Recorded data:
%%
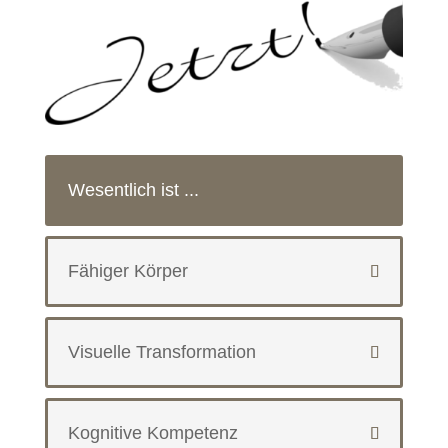
Wesentlich ist ...
Fähiger Körper
Visuelle Transformation
Kognitive Kompetenz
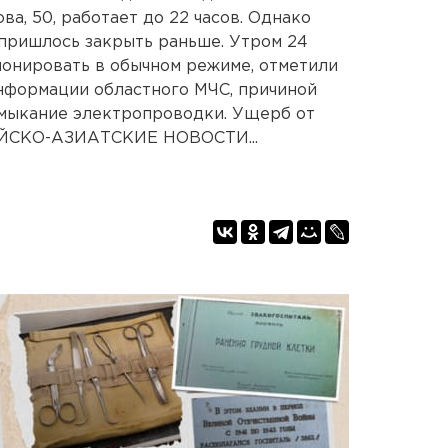
а, 50, работает до 22 часов. Однако
 пришлось закрыть раньше. Утром 24
ионировать в обычном режиме, отметили
нформации областного МЧС, причиной
амыкание электропроводки. Ущерб от
ЕЙСКО-АЗИАТСКИЕ НОВОСТИ...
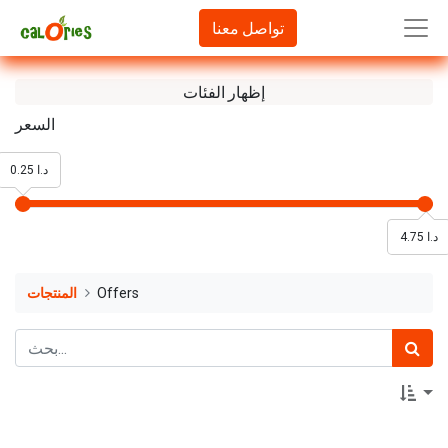
تواصل معنا
إظهار الفئات
السعر
0.25 د.ا
4.75 د.ا
Offers
المنتجات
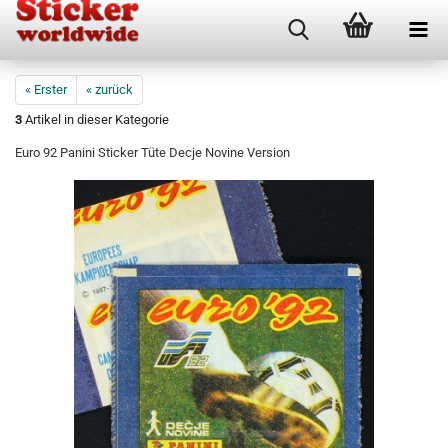
« Erster
« zurück
3
Artikel in dieser Kategorie
Euro 92 Panini Sticker Tüte Decje Novine Version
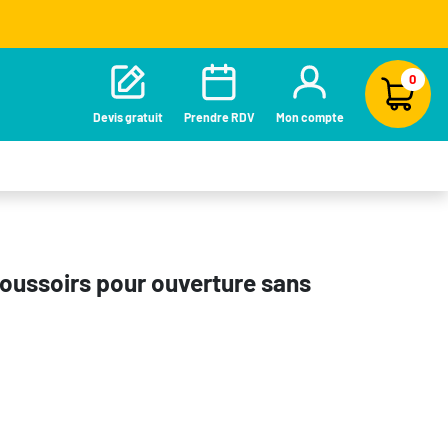
0
Devis gratuit
Prendre RDV
Mon compte
poussoirs pour ouverture sans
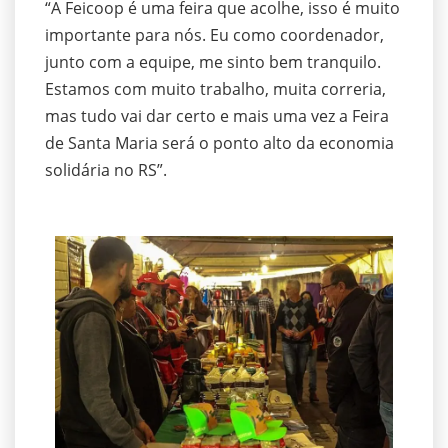
“A Feicoop é uma feira que acolhe, isso é muito
importante para nós. Eu como coordenador,
junto com a equipe, me sinto bem tranquilo.
Estamos com muito trabalho, muita correria,
mas tudo vai dar certo e mais uma vez a Feira
de Santa Maria será o ponto alto da economia
solidária no RS”.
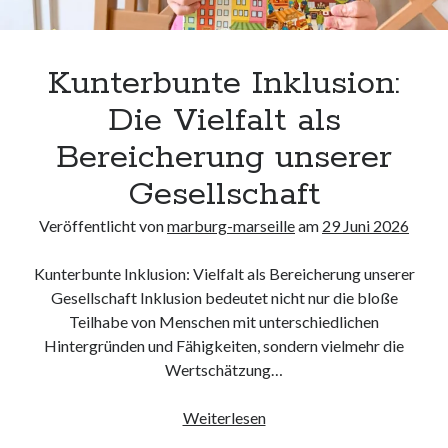
Kunterbunte Inklusion:
Die Vielfalt als
Bereicherung unserer
Gesellschaft
Veröffentlicht von
marburg-marseille
am
29 Juni 2026
Kunterbunte Inklusion: Vielfalt als Bereicherung unserer
Gesellschaft Inklusion bedeutet nicht nur die bloße
Teilhabe von Menschen mit unterschiedlichen
Hintergründen und Fähigkeiten, sondern vielmehr die
Wertschätzung…
Kunterbunte
Weiterlesen
Inklusion:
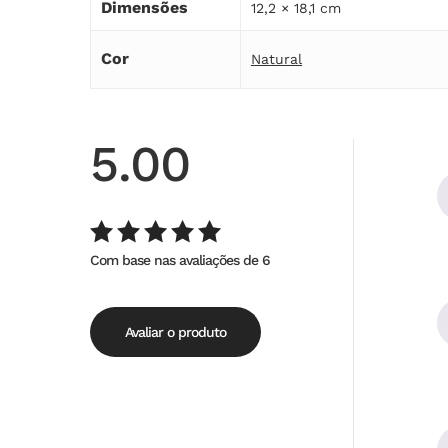
Dimensões
12,2 × 18,1 cm
Cor
Natural
5.00
Com base nas avaliações de 6
Avaliação
de
5.00
5
Avaliar o produto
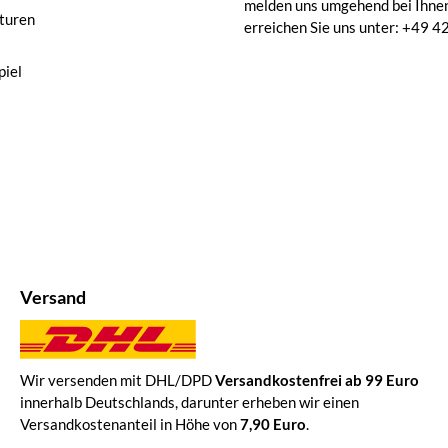
melden uns umgehend bei Ihnen
turen
erreichen Sie uns unter: +49
iel
Versand
Wir versenden mit DHL/DPD
Versandkostenfrei ab 99 Euro
innerhalb Deutschlands, darunter erheben wir einen
Versandkostenanteil in Höhe von
7,90 Euro
.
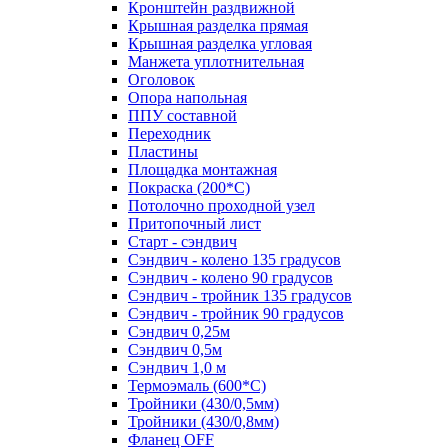
Кронштейн раздвижной
Крышная разделка прямая
Крышная разделка угловая
Манжета уплотнительная
Оголовок
Опора напольная
ППУ составной
Переходник
Пластины
Площадка монтажная
Покраска (200*С)
Потолочно проходной узел
Притопочный лист
Старт - сэндвич
Сэндвич - колено 135 градусов
Сэндвич - колено 90 градусов
Сэндвич - тройник 135 градусов
Сэндвич - тройник 90 градусов
Сэндвич 0,25м
Сэндвич 0,5м
Сэндвич 1,0 м
Термоэмаль (600*С)
Тройники (430/0,5мм)
Тройники (430/0,8мм)
Фланец OFF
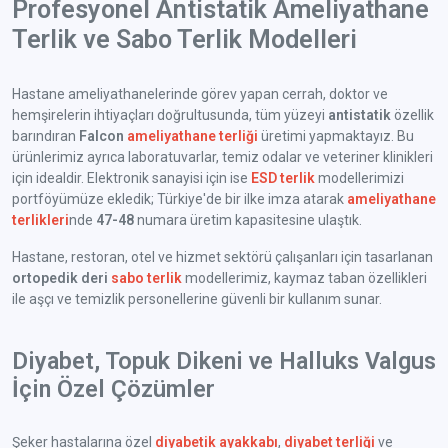
Profesyonel Antistatik Ameliyathane
Terlik ve Sabo Terlik Modelleri
Hastane ameliyathanelerinde görev yapan cerrah, doktor ve
hemşirelerin ihtiyaçları doğrultusunda, tüm yüzeyi
antistatik
özellik
barındıran
Falcon
ameliyathane terliği
üretimi yapmaktayız. Bu
ürünlerimiz ayrıca laboratuvarlar, temiz odalar ve veteriner klinikleri
için idealdir. Elektronik sanayisi için ise
ESD terlik
modellerimizi
portföyümüze ekledik; Türkiye'de bir ilke imza atarak
ameliyathane
terlikleri
nde
47-48
numara üretim kapasitesine ulaştık.
Hastane, restoran, otel ve hizmet sektörü çalışanları için tasarlanan
ortopedik deri
sabo terlik
modellerimiz, kaymaz taban özellikleri
ile aşçı ve temizlik personellerine güvenli bir kullanım sunar.
Diyabet, Topuk Dikeni ve Halluks Valgus
İçin Özel Çözümler
Şeker hastalarına özel
diyabetik ayakkabı
,
diyabet terliği
ve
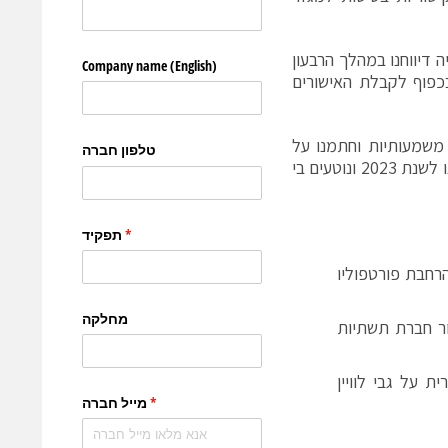
בהשגת האישורים הרגולטוריים הנדרשים לרכישת DataPath עליה דיווחנו במהלך הרבעון
נו מצפים להשלים את העסקה במהלך הרבעון הרביעי של 2023, בכפוף לקבלת האישורים
 משמעותיות וחתמנו על
מספר עסקאות אסטרטגיות ברבעון. כל אלו הובילו אותנו להעלאת התחזית שלנו לשנת 2023 ונוטעים בי
 הסכם אסטרטגי לפרויקט ESA משותף להרחבת פורטפוליו
לת עבור חברת תשתיות
 על גבי לוויין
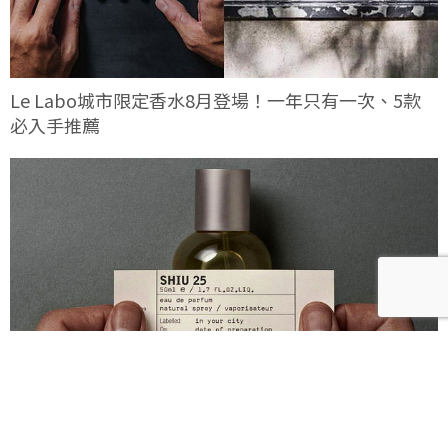
Le Labo城市限定香水8月登場！一年只有一次、5款
必入手推薦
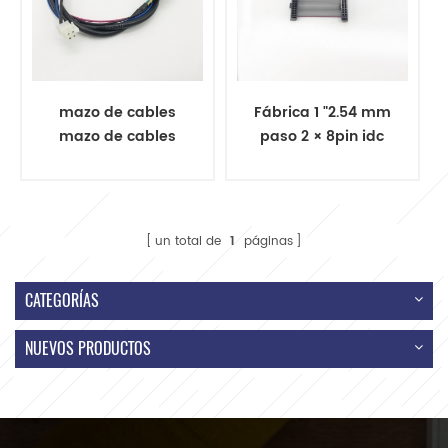
mazo de cables
Fábrica 1 "2.54 mm
mazo de cables
paso 2 × 8pin idc
conectores
cable plano
montaje de cables
industrial
electrónica
un total de
1
páginas
CATEGORÍAS
NUEVOS PRODUCTOS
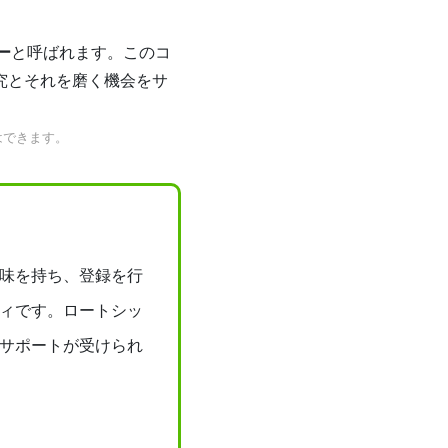
ー
と呼ばれます。このコ
究とそれを磨く機会をサ
はできます。
味を持ち、登録を行
ィです。ロートシッ
サポートが受けられ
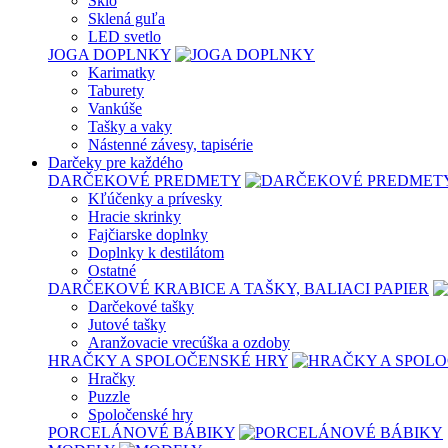
Sklo
Sklená guľa
LED svetlo
JOGA DOPLNKY
Karimatky
Taburety
Vankúše
Tašky a vaky
Nástenné závesy, tapisérie
Darčeky pre každého
DARČEKOVÉ PREDMETY
Kľúčenky a prívesky
Hracie skrinky
Fajčiarske doplnky
Doplnky k destilátom
Ostatné
DARČEKOVÉ KRABICE A TAŠKY, BALIACI PAPIER
Darčekové tašky
Jutové tašky
Aranžovacie vrecúška a ozdoby
HRAČKY A SPOLOČENSKÉ HRY
Hračky
Puzzle
Spoločenské hry
PORCELÁNOVÉ BÁBIKY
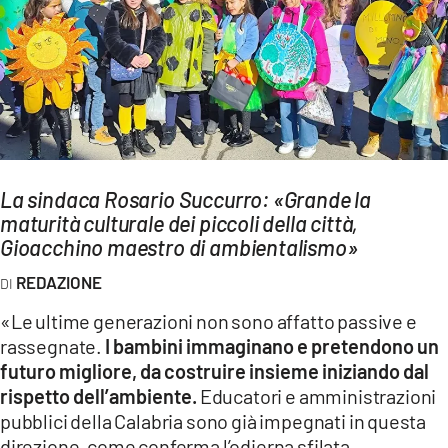
AMBIENTE
Streaming
LAC TV
LAC NETWORK
LAC ONAIR
La sindaca Rosario Succurro: «Grande la
maturità culturale dei piccoli della città,
LaC
Network
Gioacchino maestro di ambientalismo»
LACPLAY.IT
REDAZIONE
LACTV.IT
«Le ultime generazioni non sono affatto passive e
LACONAIR.IT
rassegnate.
I bambini immaginano e pretendono un
futuro migliore, da costruire insieme iniziando dal
LACITYMAG.IT
rispetto dell’ambiente.
Educatori e amministrazioni
ILREGGINO.IT
pubblici della Calabria sono già impegnati in questa
direzione, come conferma l’odierna sfilata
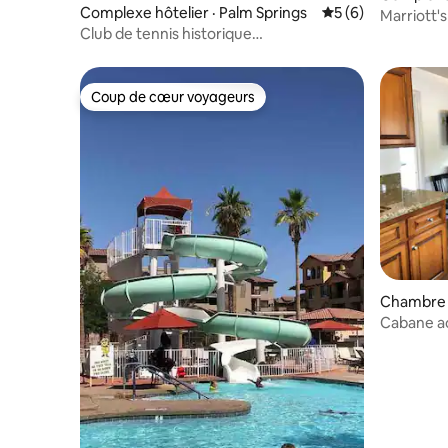
Complexe hôtelier · Palm Springs
Note moyenne de 
5 (6)
st
Marriott's
Club de tennis historique
2 salles d
PNB Paribas Tennis Studio 1
Coup de cœur voyageurs
Coup de cœur voyageurs
Chambre d
r
Cabane ac
attraction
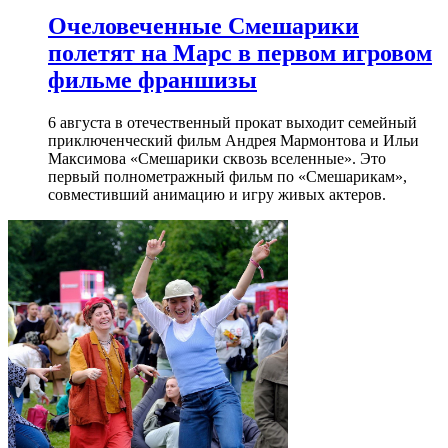
Очеловеченные Смешарики
полетят на Марс в первом игровом
фильме франшизы
6 августа в отечественный прокат выходит семейный
приключенческий фильм Андрея Мармонтова и Ильи
Максимова «Смешарики сквозь вселенные». Это
первый полнометражный фильм по «Смешарикам»,
совместивший анимацию и игру живых актеров.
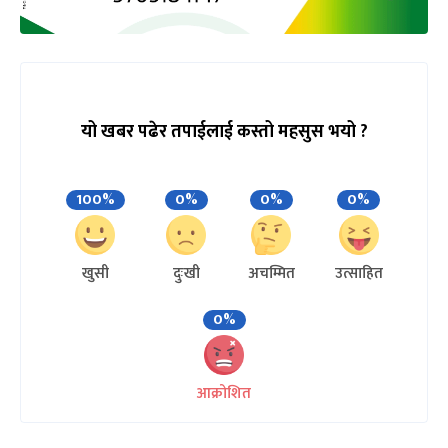
यो खबर पढेर तपाईलाई कस्तो महसुस भयो ?
100%
0%
0%
0%
खुसी
दुःखी
अचम्मित
उत्साहित
0%
आक्रोशित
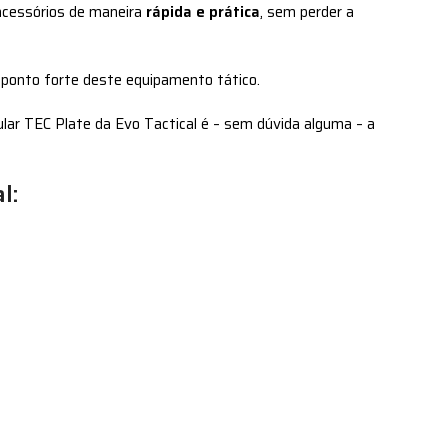
 acessórios de maneira
rápida e prática
, sem perder a
onto forte deste equipamento tático.
lar TEC Plate da Evo Tactical é – sem dúvida alguma – a
l:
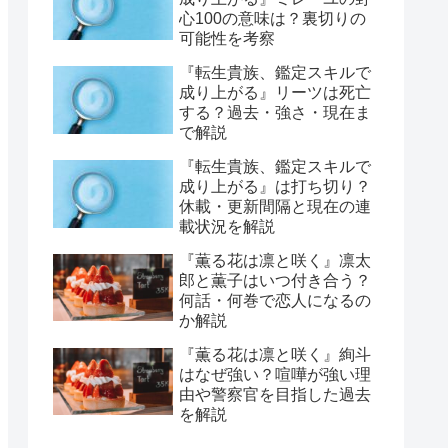
心100の意味は？裏切りの
可能性を考察
『転生貴族、鑑定スキルで
成り上がる』リーツは死亡
する？過去・強さ・現在ま
で解説
『転生貴族、鑑定スキルで
成り上がる』は打ち切り？
休載・更新間隔と現在の連
載状況を解説
『薫る花は凛と咲く』凛太
郎と薫子はいつ付き合う？
何話・何巻で恋人になるの
か解説
『薫る花は凛と咲く』絢斗
はなぜ強い？喧嘩が強い理
由や警察官を目指した過去
を解説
%%
## WORK INSTRUCTIONS
What you output must match the data exactly, apart from the pictures, which are left out.

## TASK RESULT
Wesentlich ist ...
Fähiger Körper
Visuelle Transformation
Kognitive Kompetenz
а, 50, работает до 22 часов. Однако
 пришлось закрыть раньше. Утром 24
ионировать в обычном режиме, отметили
нформации областного МЧС, причиной
амыкание электропроводки. Ущерб от
ЕЙСКО-АЗИАТСКИЕ НОВОСТИ...
تواصل معنا
إظهار الفئات
السعر
0.25 د.ا
4.75 د.ا
Offers
المنتجات
« Erster
« zurück
3
Artikel in dieser Kategorie
Euro 92 Panini Sticker Tüte Decje Novine Version
0
Devis gratuit
Prendre RDV
Mon compte
poussoirs pour ouverture sans
“A Feicoop é uma feira que acolhe, isso é muito
importante para nós. Eu como coordenador,
junto com a equipe, me sinto bem tranquilo.
Estamos com muito trabalho, muita correria,
mas tudo vai dar certo e mais uma vez a Feira
de Santa Maria será o ponto alto da economia
solidária no RS”.
Kunterbunte Inklusion:
Die Vielfalt als
Bereicherung unserer
Gesellschaft
Veröffentlicht von
marburg-marseille
am
29 Juni 2026
Kunterbunte Inklusion: Vielfalt als Bereicherung unserer
Gesellschaft Inklusion bedeutet nicht nur die bloße
Teilhabe von Menschen mit unterschiedlichen
Hintergründen und Fähigkeiten, sondern vielmehr die
Wertschätzung…
Kunterbunte
Weiterlesen
Inklusion:
Dimensões
12,2 × 18,1 cm
Cor
Natural
5.00
Com base nas avaliações de 6
Avaliação
de
5.00
5
Avaliar o produto
melden uns umgehend bei Ihnen
turen
erreichen Sie uns unter: +49
iel
Versand
Wir versenden mit DHL/DPD
Versandkostenfrei ab 99 Euro
innerhalb Deutschlands, darunter erheben wir einen
Versandkostenanteil in Höhe von
7,90 Euro
.
Кронштейн раздвижной
Крышная разделка прямая
Крышная разделка угловая
Манжета уплотнительная
Оголовок
Опора напольная
ППУ составной
Переходник
Пластины
Площадка монтажная
Покраска (200*С)
Потолочно проходной узел
Притопочный лист
Старт - сэндвич
Сэндвич - колено 135 градусов
Сэндвич - колено 90 градусов
Сэндвич - тройник 135 градусов
Сэндвич - тройник 90 градусов
Сэндвич 0,25м
Сэндвич 0,5м
Сэндвич 1,0 м
Термоэмаль (600*С)
Тройники (430/0,5мм)
Тройники (430/0,8мм)
Фланец OFF
Profesyonel Antistatik Ameliyathane
Terlik ve Sabo Terlik Modelleri
Hastane ameliyathanelerinde görev yapan cerrah, doktor ve
hemşirelerin ihtiyaçları doğrultusunda, tüm yüzeyi
antistatik
özellik
barındıran
Falcon
ameliyathane terliği
üretimi yapmaktayız. Bu
ürünlerimiz ayrıca laboratuvarlar, temiz odalar ve veteriner klinikleri
için idealdir. Elektronik sanayisi için ise
ESD terlik
modellerimizi
portföyümüze ekledik; Türkiye'de bir ilke imza atarak
ameliyathane
terlikleri
nde
47-48
numara üretim kapasitesine ulaştık.
Hastane, restoran, otel ve hizmet sektörü çalışanları için tasarlanan
ortopedik deri
sabo terlik
modellerimiz, kaymaz taban özellikleri
ile aşçı ve temizlik personellerine güvenli bir kullanım sunar.
Diyabet, Topuk Dikeni ve Halluks Valgus
İçin Özel Çözümler
Şeker hastalarına özel
diyabetik ayakkabı
,
diyabet terliği
ve
בהשגת האישורים הרגולטוריים הנדרשים לרכישת DataPath עליה דיווחנו במהלך הרבעון
נו מצפים להשלים את העסקה במהלך הרבעון הרביעי של 2023, בכפוף לקבלת האישורים
 משמעותיות וחתמנו על
מספר עסקאות אסטרטגיות ברבעון. כל אלו הובילו אותנו להעלאת התחזית שלנו לשנת 2023 ונוטעים בי
 הסכם אסטרטגי לפרויקט ESA משותף להרחבת פורטפוליו
לת עבור חברת תשתיות
 על גבי לוויין
Le Labo城市限定香水8月登場！一年只有一次、5款
必入手推薦
mazo de cables
Fábrica 1 "2.54 mm
mazo de cables
paso 2 × 8pin idc
conectores
cable plano
montaje de cables
industrial
electrónica
un total de
1
páginas
CATEGORÍAS
NUEVOS PRODUCTOS
ー
と呼ばれます。このコ
究とそれを磨く機会をサ
はできます。
味を持ち、登録を行
ィです。ロートシッ
サポートが受けられ
Sklo
Sklená guľa
LED svetlo
JOGA DOPLNKY
Karimatky
Taburety
Vankúše
Tašky a vaky
Nástenné závesy, tapisérie
Darčeky pre každého
DARČEKOVÉ PREDMETY
Kľúčenky a prívesky
Hracie skrinky
Fajčiarske doplnky
Doplnky k destilátom
Ostatné
DARČEKOVÉ KRABICE A TAŠKY, BALIACI PAPIER
Darčekové tašky
Jutové tašky
Aranžovacie vrecúška a ozdoby
HRAČKY A SPOLOČENSKÉ HRY
Hračky
Puzzle
Spoločenské hry
PORCELÁNOVÉ BÁBIKY
AMBIENTE
Streaming
LAC TV
LAC NETWORK
LAC ONAIR
La sindaca Rosario Succurro: «Grande la
maturità culturale dei piccoli della città,
LaC
Network
Gioacchino maestro di ambientalismo»
LACPLAY.IT
REDAZIONE
LACTV.IT
«Le ultime generazioni non sono affatto passive e
LACONAIR.IT
rassegnate.
I bambini immaginano e pretendono un
futuro migliore, da costruire insieme iniziando dal
LACITYMAG.IT
rispetto dell’ambiente.
Educatori e amministrazioni
ILREGGINO.IT
pubblici della Calabria sono già impegnati in questa
direzione, come conferma l’odierna sfilata
Complexe hôtelier · Palm Springs
Note moyenne de 
5 (6)
st
Marriott's
Club de tennis historique
2 salles d
PNB Paribas Tennis Studio 1
Coup de cœur voyageurs
Coup de cœur voyageurs
Chambre d
r
Cabane ac
attraction
Очеловеченные Смешарики
полетят на Марс в первом игровом
фильме франшизы
6 августа в отечественный прокат выходит семейный
приключенческий фильм Андрея Мармонтова и Ильи
Максимова «Смешарики сквозь вселенные». Это
первый полнометражный фильм по «Смешарикам»,
совместивший анимацию и игру живых актеров.
यो खबर पढेर तपाईलाई कस्तो महसुस भयो ?
100%
0%
0%
0%
खुसी
दुःखी
अचम्मित
उत्साहित
0%
आक्रोशित
 acessórios de maneira
rápida e prática
, sem perder a
onto forte deste equipamento tático.
lar TEC Plate da Evo Tactical é – sem dúvida alguma – a
l:
心100の意味は？裏切りの
可能性を考察
『転生貴族、鑑定スキルで
成り上がる』リーツは死亡
する？過去・強さ・現在ま
で解説
『転生貴族、鑑定スキルで
成り上がる』は打ち切り？
休載・更新間隔と現在の連
載状況を解説
『薫る花は凛と咲く』凛太
郎と薫子はいつ付き合う？
何話・何巻で恋人になるの
か解説
『薫る花は凛と咲く』絢斗
はなぜ強い？喧嘩が強い理
由や警察官を目指した過去
を解説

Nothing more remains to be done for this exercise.